If you’re concerned that you may be at risk for prediabetes, ask your doctor to order a blood test. Two types of blood tests are used: a fasting blood glucose test (which is taken after you fast overnight) and a blood glucose test taken two hours after you consume 75 grams of glucose.
Following are the lab results your doctor will use to determine if your blood glucose is normal, if you have prediabetes, or if you have diabetes.
|Fasting blood glucose||Less than 100 mg/dl||100–125 mg/dl||126 mg/dl or greater|
|Blood glucose two hours after eating 75 grams of glucose||Less than 140 mg/dl||140–199 mg/dl||200 mg/dl or greater|
Prediabetes Testing beyond the Blood Glucose
If you’re at risk for prediabetes, you should have several tests and measurements done in addition to having your blood glucose checked. These measurements can provide a baseline against which you and your doctor can compare future tests, and each one provides key information about your current health:
Hemoglobin A1c: This test of a substance found in your red blood cells measures your blood glucose levels for the past three months, which offers you a broader perspective on your blood glucose level. It’s not currently used to diagnose prediabetes or diabetes.

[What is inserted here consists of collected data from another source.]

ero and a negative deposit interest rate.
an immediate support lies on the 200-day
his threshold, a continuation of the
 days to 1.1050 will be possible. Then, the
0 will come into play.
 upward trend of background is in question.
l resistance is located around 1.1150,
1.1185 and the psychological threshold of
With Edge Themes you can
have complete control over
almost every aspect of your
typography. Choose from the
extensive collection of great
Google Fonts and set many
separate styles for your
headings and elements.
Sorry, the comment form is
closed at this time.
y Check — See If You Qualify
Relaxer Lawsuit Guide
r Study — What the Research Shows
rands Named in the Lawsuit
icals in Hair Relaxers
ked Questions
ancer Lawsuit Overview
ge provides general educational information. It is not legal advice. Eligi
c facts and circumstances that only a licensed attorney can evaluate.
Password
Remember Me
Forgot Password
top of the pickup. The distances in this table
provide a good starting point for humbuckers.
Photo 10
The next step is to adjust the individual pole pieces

Blood pressure: The prevalence of high blood pressure is rising in step with prediabetes and diabetes. That’s because prediabetes and diabetes are rooted in the same problems as high blood pressure: increased weight and a sedentary lifestyle. If you’re diagnosed with prediabetes or diabetes, chances are you need to be concerned about your blood pressure as well.

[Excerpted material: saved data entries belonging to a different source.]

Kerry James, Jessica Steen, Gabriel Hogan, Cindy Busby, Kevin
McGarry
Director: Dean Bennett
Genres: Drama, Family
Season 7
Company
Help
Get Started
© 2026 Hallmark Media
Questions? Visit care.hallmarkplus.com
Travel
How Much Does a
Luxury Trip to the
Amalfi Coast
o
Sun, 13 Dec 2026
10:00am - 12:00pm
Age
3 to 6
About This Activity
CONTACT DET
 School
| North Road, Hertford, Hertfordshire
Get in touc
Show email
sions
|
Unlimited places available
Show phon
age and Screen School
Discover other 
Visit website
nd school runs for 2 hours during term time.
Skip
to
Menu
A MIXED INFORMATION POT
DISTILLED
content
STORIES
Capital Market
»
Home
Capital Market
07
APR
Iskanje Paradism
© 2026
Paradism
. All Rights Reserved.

Weight and height: These simple measurements are crucial to know so you can calculate your body mass index — a number that helps you determine whether you are underweight, normal weight, overweight, or obese.
Lipid panel: This test shows your total cholesterol, LDL cholesterol, HDL cholesterol, and triglyceride level. Abnormal levels of cholesterol contribute to heart disease, which is a particular concern for people with prediabetes and diabetes. Abnormal lipids (or blood fats) are also strongly associated with the metabolic syndrome — a condition that often goes hand-in-hand with prediabetes and diabetes.
C-reactive protein: This test shows evidence of inflammation, which is elevated if you have the metabolic syndrome and may be a precursor of cardiovascular disease.
Thyroid-stimulating hormone: This test checks for evidence of thyroid disease, which often accompanies diabetes and tends to be asymptomatic.
How to Prevent and Reverse Prediabetes through Lifestyle Changes
If you get a diagnosis of prediabetes, you need to act immediately to take better control of your health. One of the key ways to prevent full-on diabetes is to get your weight under control. Here are some tips to get you started:
Eat according to a schedule to avoid unplanned eating. Eat three meals a day and two or three snacks daily, preferably at the same time each day. The snacks should be low in calories, such as carrot sticks and celery.
Find a single place to eat all your food. Find a designated eating place where all you do is eat. Do not eat at your desk (where you do many other things) or on the couch in front of the TV (where you aren’t concentrating on your food).
Slow down your eating to make the meal last. Put down your fork or spoon between each bite, and don’t pick it up until you have swallowed the food. Chew each bite for a long time.
Use smaller plates and shallow bowls to reduce the size of your portions. You will be amazed at how quickly you feel satisfied with less food.
Do nothing but eat when you are eating. No TV watching, Web surfing, talking on the phone, or reading allowed!
Keep all excess food in the kitchen. Don’t leave plates of food on your counters. Keep leftovers in opaque containers.
Keep a journal. List the foods you’re eating, the amount and type of exercise you’ve done, and what mood you’re in.
Get seven to eight hours of sleep nightly. Sufficient sleep reduces appetite.
Be a disciplined shopper. At the market, buy from a list, carry only enough money for the food on that list, and avoid aisles containing loose foods other than fruits and vegetables.